Separable convolution
Separable convolution is to divide the standard convolution layer into two convolution layers :depthwise Convolution sum pointwise Convolution .
depthwiseConvolution is also a common convolution , But it is different from the standard convolution . for instance , Suppose the input channel of the convolution layer is 4, The output channel is 8, The standard convolution is in 4 On input channels meanwhile Do convolution operation and take the result as an output channel , If you want to output 8 Two channels need to be 8 This convolution process ;depthwiseConvolution is , respectively, stay 4 Convolution operation on two channels , Then the result of each channel is used as an output channel , That is, the input is several channels , The output is just a few channels . In this case , The amount of computation for standard convolution to generate an output channel isdepthwiseConvolution generates an output channel calculation of 4 times .pointwiseConvolution is 1x1 Convolution of , Usually used indepthwiseAfter convolution , Used to deal withdepthwiseThe feature map generated by convolution integrates information in the depth direction .
use depthwise Convolution +pointwise The separable convolution of convolution replaces the standard convolution , It can significantly reduce the amount of calculation , Let's look at the example below :

In the diagram above ,depthwise Convolution +pointwise Convolution FLOPs The value is approximately 734KFLOPs.
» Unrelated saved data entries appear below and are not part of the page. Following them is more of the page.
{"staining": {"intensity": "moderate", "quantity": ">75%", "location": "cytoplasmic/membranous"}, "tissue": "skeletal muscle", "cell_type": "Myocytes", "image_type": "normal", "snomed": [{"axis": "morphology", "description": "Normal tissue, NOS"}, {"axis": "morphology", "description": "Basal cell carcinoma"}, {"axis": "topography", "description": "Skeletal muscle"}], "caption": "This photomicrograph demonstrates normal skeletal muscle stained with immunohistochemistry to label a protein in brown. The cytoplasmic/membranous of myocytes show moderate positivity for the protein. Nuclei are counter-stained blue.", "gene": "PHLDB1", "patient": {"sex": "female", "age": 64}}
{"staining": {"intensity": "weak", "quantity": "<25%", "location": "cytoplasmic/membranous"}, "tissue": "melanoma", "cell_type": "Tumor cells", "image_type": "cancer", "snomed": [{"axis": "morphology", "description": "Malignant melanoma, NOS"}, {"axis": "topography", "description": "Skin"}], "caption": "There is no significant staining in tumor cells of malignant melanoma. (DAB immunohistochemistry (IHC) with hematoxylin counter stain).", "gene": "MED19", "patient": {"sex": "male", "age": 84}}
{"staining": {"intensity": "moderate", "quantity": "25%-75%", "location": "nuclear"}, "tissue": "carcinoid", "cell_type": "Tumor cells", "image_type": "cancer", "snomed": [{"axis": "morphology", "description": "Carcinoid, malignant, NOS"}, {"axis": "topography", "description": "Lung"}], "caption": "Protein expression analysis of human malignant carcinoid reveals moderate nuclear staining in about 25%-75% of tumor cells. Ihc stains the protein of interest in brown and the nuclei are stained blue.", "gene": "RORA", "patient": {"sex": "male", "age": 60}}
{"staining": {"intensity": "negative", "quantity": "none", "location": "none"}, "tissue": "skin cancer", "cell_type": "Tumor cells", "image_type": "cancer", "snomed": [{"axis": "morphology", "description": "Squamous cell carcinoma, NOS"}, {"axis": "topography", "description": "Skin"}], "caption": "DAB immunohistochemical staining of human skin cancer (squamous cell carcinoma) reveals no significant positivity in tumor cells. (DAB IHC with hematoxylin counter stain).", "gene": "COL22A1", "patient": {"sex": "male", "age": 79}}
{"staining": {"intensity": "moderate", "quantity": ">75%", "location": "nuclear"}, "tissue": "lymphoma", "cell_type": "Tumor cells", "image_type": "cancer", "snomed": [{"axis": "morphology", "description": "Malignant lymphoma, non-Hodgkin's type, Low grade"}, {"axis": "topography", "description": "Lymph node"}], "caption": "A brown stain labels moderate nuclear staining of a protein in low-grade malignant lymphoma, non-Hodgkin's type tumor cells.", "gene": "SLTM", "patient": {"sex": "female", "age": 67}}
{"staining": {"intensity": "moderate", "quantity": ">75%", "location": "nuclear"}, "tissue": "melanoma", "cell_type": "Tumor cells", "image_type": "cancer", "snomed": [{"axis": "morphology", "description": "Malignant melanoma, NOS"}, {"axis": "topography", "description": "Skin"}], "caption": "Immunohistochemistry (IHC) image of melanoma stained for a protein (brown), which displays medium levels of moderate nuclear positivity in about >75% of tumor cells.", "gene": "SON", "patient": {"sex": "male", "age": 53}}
Let's look again at the calculation of standard convolution with the same parameters :

It can be seen that , Using standard convolution FLOPs The value is approximately 20MFLOPs, Is separable convolution 20 Many times . let me put it another way , In this case , Using separable convolution instead of standard convolution can improve the reasoning speed 20 Twice as many !
Model pruning
Pruning is a model compression technique , This method removes redundant network parameters while preserving the original accuracy of the network as much as possible to reduce the computational complexity of the model . In order to realize this technology , We first grade the whole model according to the importance of each neuron , Then delete the lower level neurons , So , We can set the connection of neurons to 0 Or set the weight to 0 To delete a neuron . By model pruning , We can get smaller 、 Reasoning is faster 、 The model with the least loss of reasoning accuracy .

Conclusion
Model optimization is a complex problem , As the saying goes, you can't have both fish and bear's paw . Although we can optimize the model through some methods to improve the reasoning speed , But doing so will inevitably bring the loss of accuracy , So we must balance speed and accuracy , Choose the best for 、 The most reasonable way to optimize the model .
Welcome to my official account. 【DeepDriving】, I will share computer vision from time to time 、 machine learning 、 Deep learning 、 Driverless and other fields .

边栏推荐
- Minio 安装与使用
- Linear list (sequential storage, chain storage) (linked list of leading nodes, linked list of non leading nodes)
- “寻源到结算“与“采购到付款“两者有什么不同或相似之处?
- NIO this.selector.select()
- async/await的执行顺序以及宏任务和微任务
- Unity3D 2021软件安装包下载及安装教程
- Redis network IO
- 3428. 放苹果
- 02 linear structure 3 reversing linked list
- Tensorflow模型训练和评估的内置方法
猜你喜欢

B tree

Hangzhou E-Commerce Research Institute released an explanation of the new term "digital existence"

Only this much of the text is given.